I know, I know . . . this post was supposed to be about that first adventure with the kids.
As I gathered the information I needed to write that post, I had several thoughts about how best to approach this blog and decided to write Intro #2 while I continue to get the Green River post together.
First, as full disclosure, I realized that I somehow lost all of my research for the River trip. I had a binder (you can even see it in some of the photos), but the papers have long since been recycled and the documents on the computer have apparently disappeared into the ether. Using my journal and photos, I recreated the itinerary and route, so the post WILL go up soon.
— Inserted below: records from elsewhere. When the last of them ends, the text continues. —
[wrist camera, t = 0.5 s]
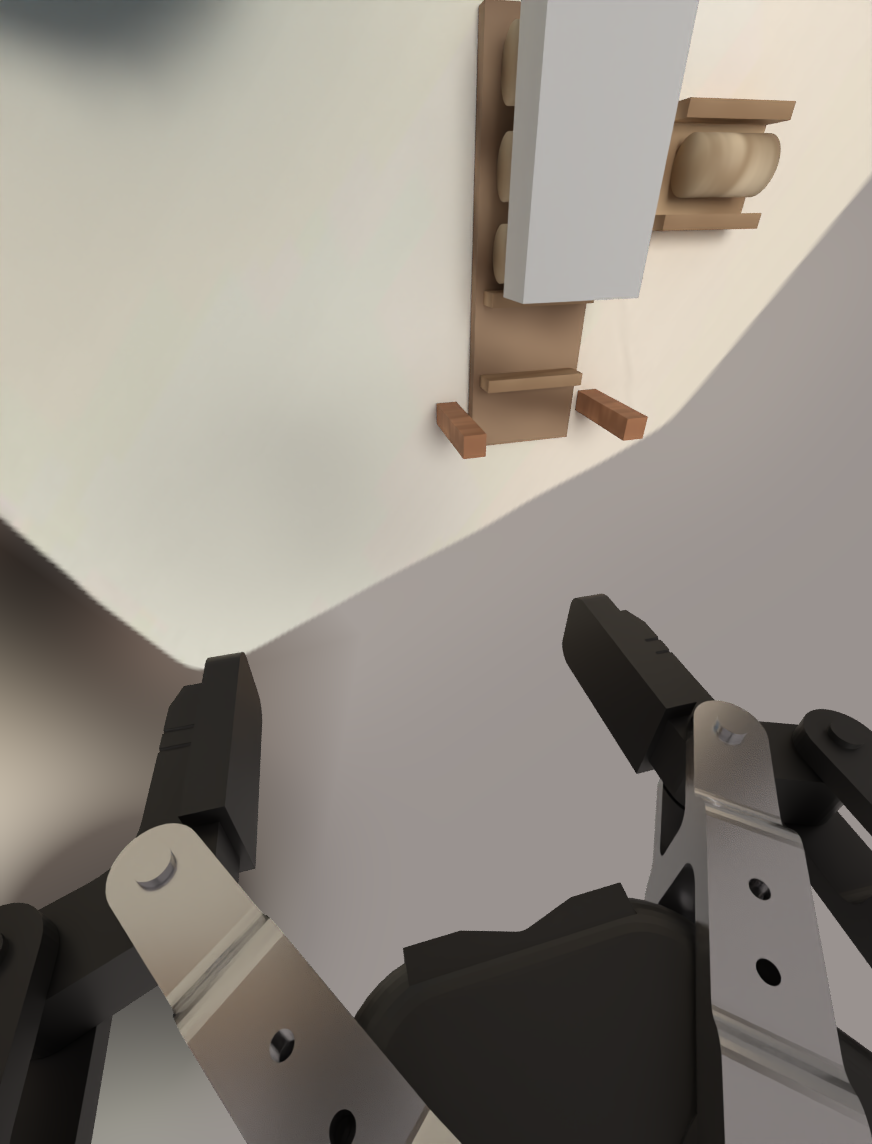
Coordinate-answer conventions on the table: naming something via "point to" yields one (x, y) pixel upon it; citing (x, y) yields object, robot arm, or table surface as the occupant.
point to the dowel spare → (724, 164)
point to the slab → (591, 143)
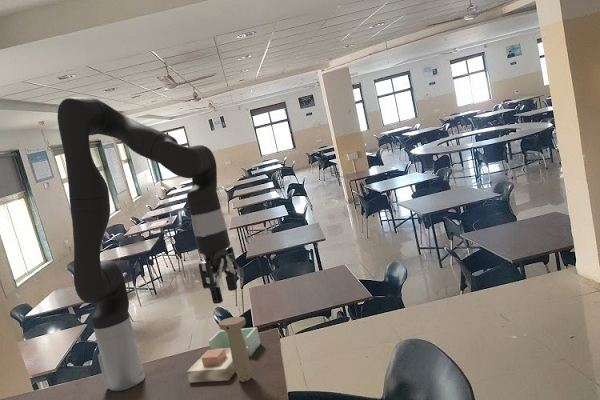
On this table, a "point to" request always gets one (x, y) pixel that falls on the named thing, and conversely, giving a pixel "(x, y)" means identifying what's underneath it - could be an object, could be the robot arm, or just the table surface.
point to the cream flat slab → (212, 370)
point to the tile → (213, 357)
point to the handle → (237, 346)
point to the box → (249, 336)
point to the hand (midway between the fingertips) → (225, 296)
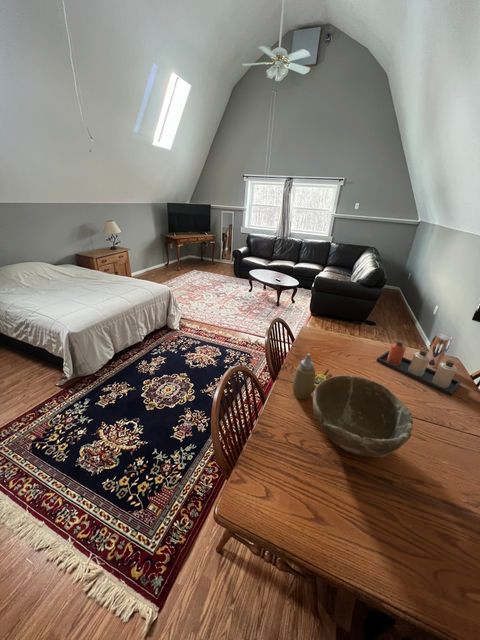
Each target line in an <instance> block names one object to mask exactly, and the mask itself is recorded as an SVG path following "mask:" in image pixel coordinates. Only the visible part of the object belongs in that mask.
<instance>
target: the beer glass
mask: <svg viewBox="0 0 480 640" xmlns="http://www.w3.org/2000/svg"><path fill="white" fill-rule="evenodd" d="M453 340H454V339H453V337H451V336H450V335H448V334H444V333H439V332H437V333H435V334H434V336H433V338H432V340H431V342H430V344H429V349H428V353H427V355H428V356H429V357H430V360H429V362H428V365H427V367H430V368H434V369H437V368H438V366H439V364H440V363H442V360H443V359H444V358H445V356H446V355H447V353H448V352H449V350H450V349H451V345H452V343H453Z"/></svg>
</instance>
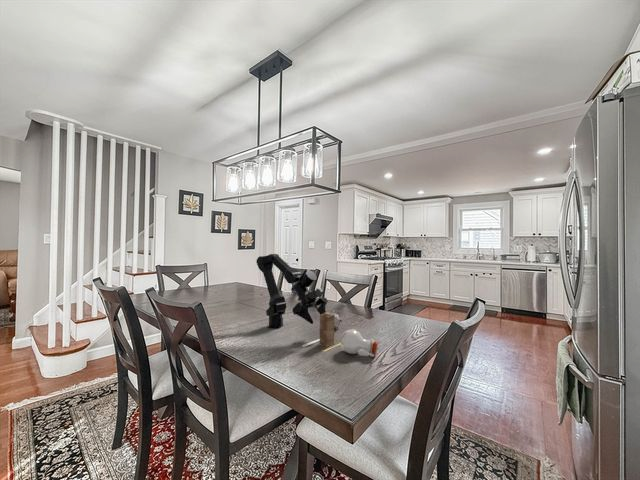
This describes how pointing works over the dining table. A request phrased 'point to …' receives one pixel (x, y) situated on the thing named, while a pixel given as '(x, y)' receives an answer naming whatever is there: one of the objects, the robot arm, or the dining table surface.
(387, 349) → the dining table surface
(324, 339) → the walnut block
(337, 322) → the game die
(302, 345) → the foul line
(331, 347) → the strip
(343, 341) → the potion bottle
Several other ideas began taking form while I searched my computer. Although the Green River excursion was the first I took involving my kids and the tent, I did plan and execute several trips before that adventure. Most involved lots of outdoor activities and therefore might find a place on this blog as well.
In keeping with my OCD tendencies, my original plan for the blog was a chronologic detailing of our various camping trips. However, I am deep into planning for two adventures occurring this summer and thought “Wouldn’t it be nice to blog about those trips right after they happen? When everything is still fresh in my mind?” So with apologies to my fellow OCD’niks, this blog will jump around in time, both to accommodate the excitement of recent excursions and to include earlier jaunts. Eventually, all the trips will have their due.
In addition to trip posts, I have tons of spreadsheets and info on packing for a week-long camping adventure as well as weekend getaways, general ideas on food preparation, lists of various in-town adventures, etc. Those posts will be sprinkled in randomly to provide variety. Please feel free to send me ideas of what you want to read as well!
Finally, I couldn’t let this intro go without a few acknowledgements. My parents encouraged my sense of adventure early on. Weekends with our family were often spent hiking in the natural areas around LA. Every summer, we would pile into the station wagon and head off on a 2-3 week trip to various National Parks. I remember excitedly perusing the AAA guide books for thoughts on our next destination (yep, doing research even then!). Most certainly the desire to take my children to these places stems directly from those formative experiences. The formula for those trips (my mother later told me as I started to plan for my own family) was one adventure per day – a hike, a horseback ride, a side trip to a lake, etc. This left ample time for sitting on a rock observing chipmunks, epic games of cribbage and spit with my sisters, and imaginary play outside (once taking place on a wooden pier resulting in a long splinter removal session that night). We stayed in cabins and lodges, as my mom does not like to camp. Yet in spite of that, my mother was a Girl Scout leader for over 10 years and we camped A LOT as Girl Scouts. The entire family participated; my dad and my dog were honorary Girl Scouts. My dad took me on my first backpacking trip when I was 9 years old. I suspect he carried most of my gear and I brought my teddy bear, but I was hooked. He eventually took my junior high and high school GS troops backpacking too. All of these adventures instilled in me a lifelong love of nature and the outdoors and hold a very special place in my memory. So mom & dad – THANKS!
I always manage to find wonderful people who like to play outside as well. Many of these people will show up in future posts. So thank you to all of my outdoor buddies: my college & veterinary school roommates, my Girl Scout co-leaders and neighbors, a fantastic group of friends here in Austin who put up with my OCD planning tendencies and slow hiking pace, and my cousin Ron (a.k.a. best backpacking companion ever). And of course, my kids – who sometimes willingly and sometimes grumpily, get dragged along on these adventures to hopefully experience the magic and wonder of nature that still fill me with gratitude and happiness every time I step outside.